Supplied text ::
Actually, and I know pure cichlid lovers won't like this, but with smaller (5") fh I have now, he's the smartest fish I've ever known. He attacks anything in his tank. I go thru 2-3 nets a week because he takes them from me and I'm afraid of hurting him trying to get it back.

He attacks the python I use to clean the tank. So I thought I would distract him with a cichlid stick. It worked. I clean the tank twice a week, and after a couple times I would put the cichlid stick farther and farther away until now it's at the other end of the tank. 
He goes after the tube and bites it for a sec still, but it's like a half-hearted attempt . He then turns right around and swims to the other side of the tank and waits for his treat.

When I'm on "his" side of the tank, nothing works and he doesn't move, even if I prod him with the tube.
he won't budge, So I'm not sure if he's smart or what, but it's still cute all the same.

There are so many ways to condition your fish to do tricks. It all involves food. Fish are never actually "smart". They don't think. They act upon instinct and are "conditioned".

Activities ::
**A)** How many nets a week does the writer of the fish post go through?
**B)** Can you translate this sentence from the fish post into Spanish: "He attacks anything in his tank."
**C)** Write the next part of the fish post, picking up after its final sentence.

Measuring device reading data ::
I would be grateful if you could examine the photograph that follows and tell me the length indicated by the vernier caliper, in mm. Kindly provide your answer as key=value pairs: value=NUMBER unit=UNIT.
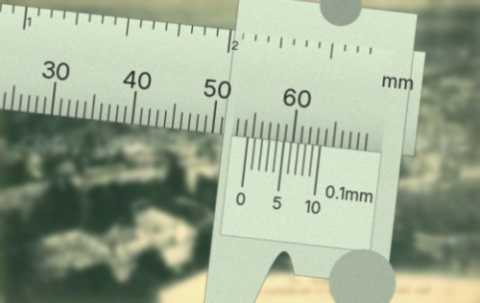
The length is value=54.4 unit=mm
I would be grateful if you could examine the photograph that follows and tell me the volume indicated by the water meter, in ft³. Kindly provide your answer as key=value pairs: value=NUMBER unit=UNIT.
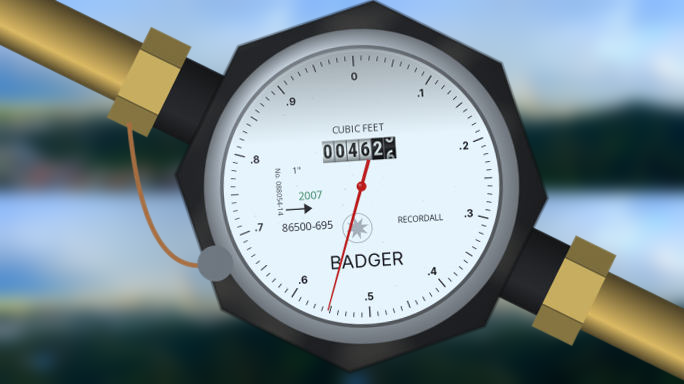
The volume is value=4625.55 unit=ft³
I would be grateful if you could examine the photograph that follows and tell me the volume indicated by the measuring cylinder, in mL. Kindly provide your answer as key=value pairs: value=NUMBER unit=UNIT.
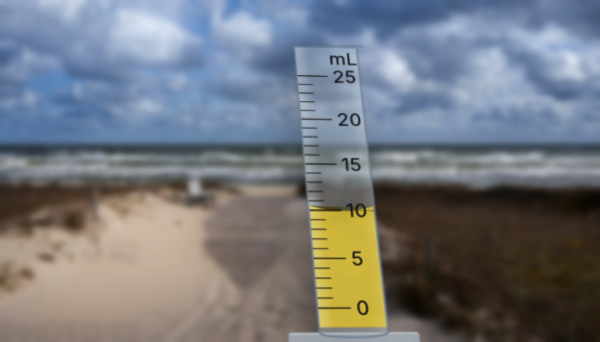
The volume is value=10 unit=mL
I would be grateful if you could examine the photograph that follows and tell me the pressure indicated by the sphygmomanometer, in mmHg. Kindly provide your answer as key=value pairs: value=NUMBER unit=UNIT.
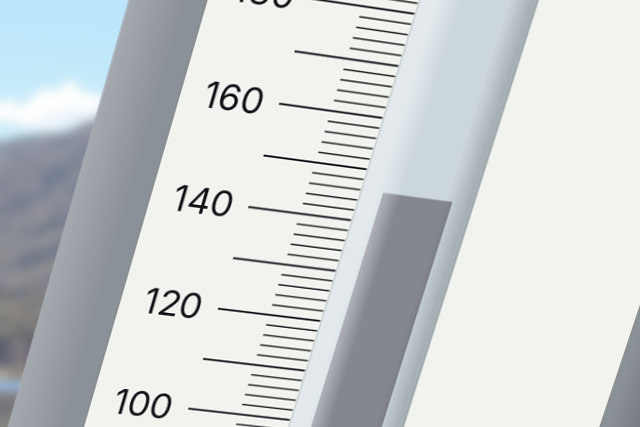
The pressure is value=146 unit=mmHg
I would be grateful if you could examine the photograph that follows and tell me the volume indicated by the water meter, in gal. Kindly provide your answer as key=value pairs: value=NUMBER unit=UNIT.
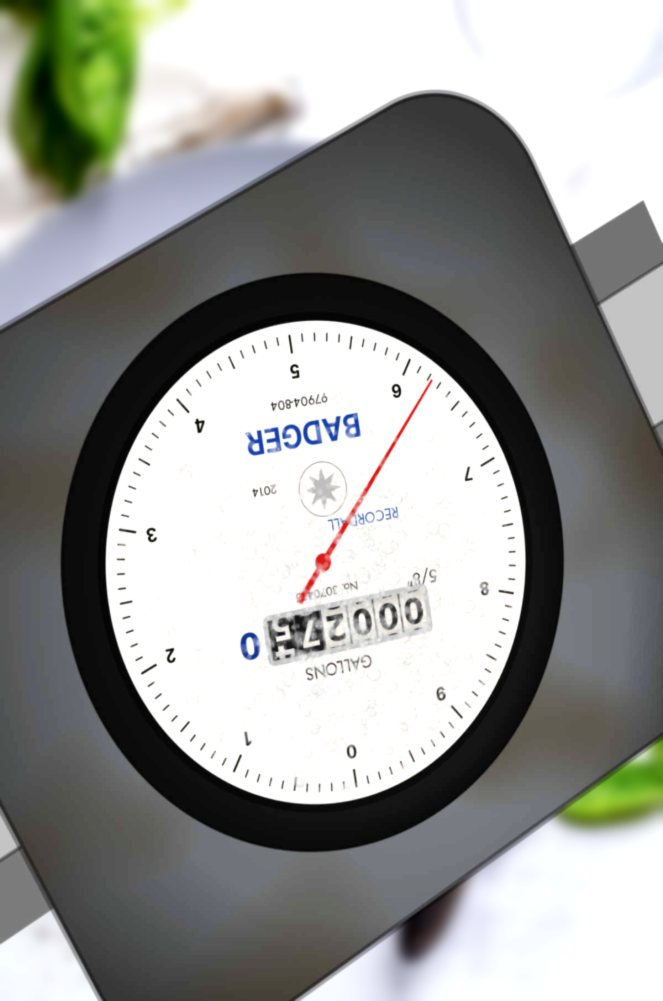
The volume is value=2746.2 unit=gal
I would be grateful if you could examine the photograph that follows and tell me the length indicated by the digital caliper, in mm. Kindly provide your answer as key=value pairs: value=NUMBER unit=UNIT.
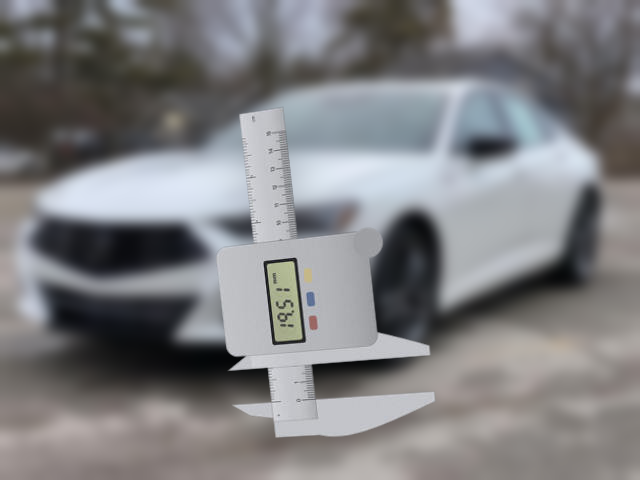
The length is value=19.51 unit=mm
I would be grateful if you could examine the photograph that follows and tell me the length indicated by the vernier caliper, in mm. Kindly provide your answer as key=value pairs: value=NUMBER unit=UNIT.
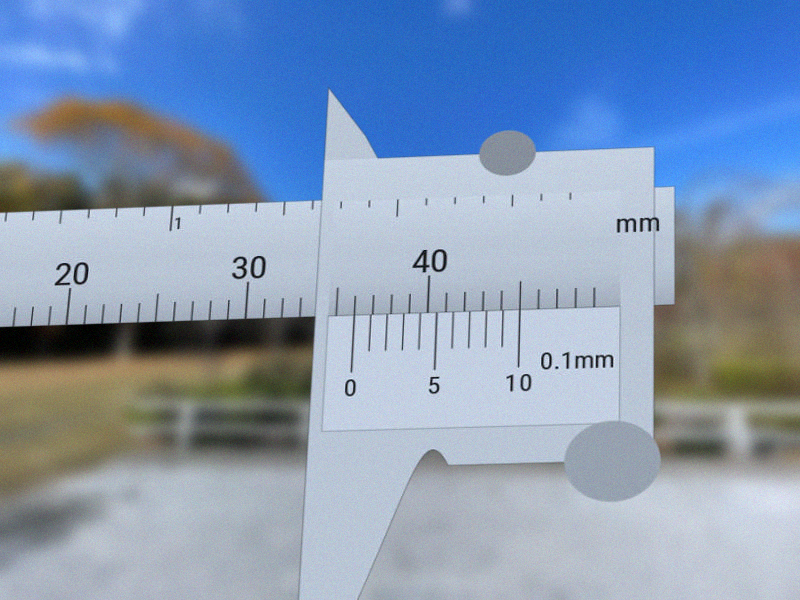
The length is value=36.0 unit=mm
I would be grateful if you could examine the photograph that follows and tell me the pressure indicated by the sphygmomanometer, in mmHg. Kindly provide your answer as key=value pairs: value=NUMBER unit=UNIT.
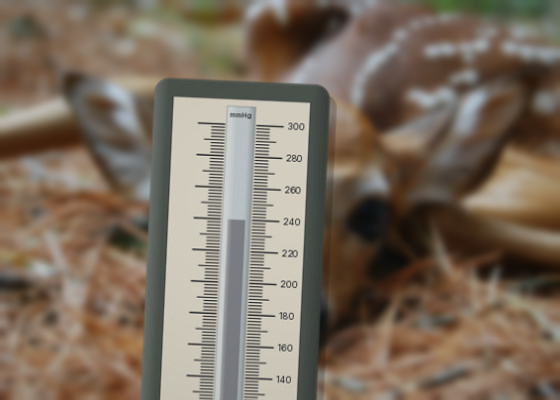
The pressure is value=240 unit=mmHg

Answers to the tasks ::
**A)** Two to three nets a week.

**B)** Ataca cualquier cosa que haya en su pecera.

**C)**
It's all about how much time you want to spend with your cichlids. If you have no life, like me, then you'll have a lot of smart cichlids, no matter what breed.


----------



## Black Piranha (Feb 1, 2003)

Oscars and Electric Catfish


----------



## EMJAY (Feb 27, 2003)

great, go for it eric, im all ears as im really interested in a puffer tank, maybe even a 25 gallon.


----------



## pcrose (Mar 9, 2003)

red devils are more aggresive I have never really seen a midas and oscars kick ass because they eat out of your hands and latch on to your finger and they let you pet them so yeah they are like dogs.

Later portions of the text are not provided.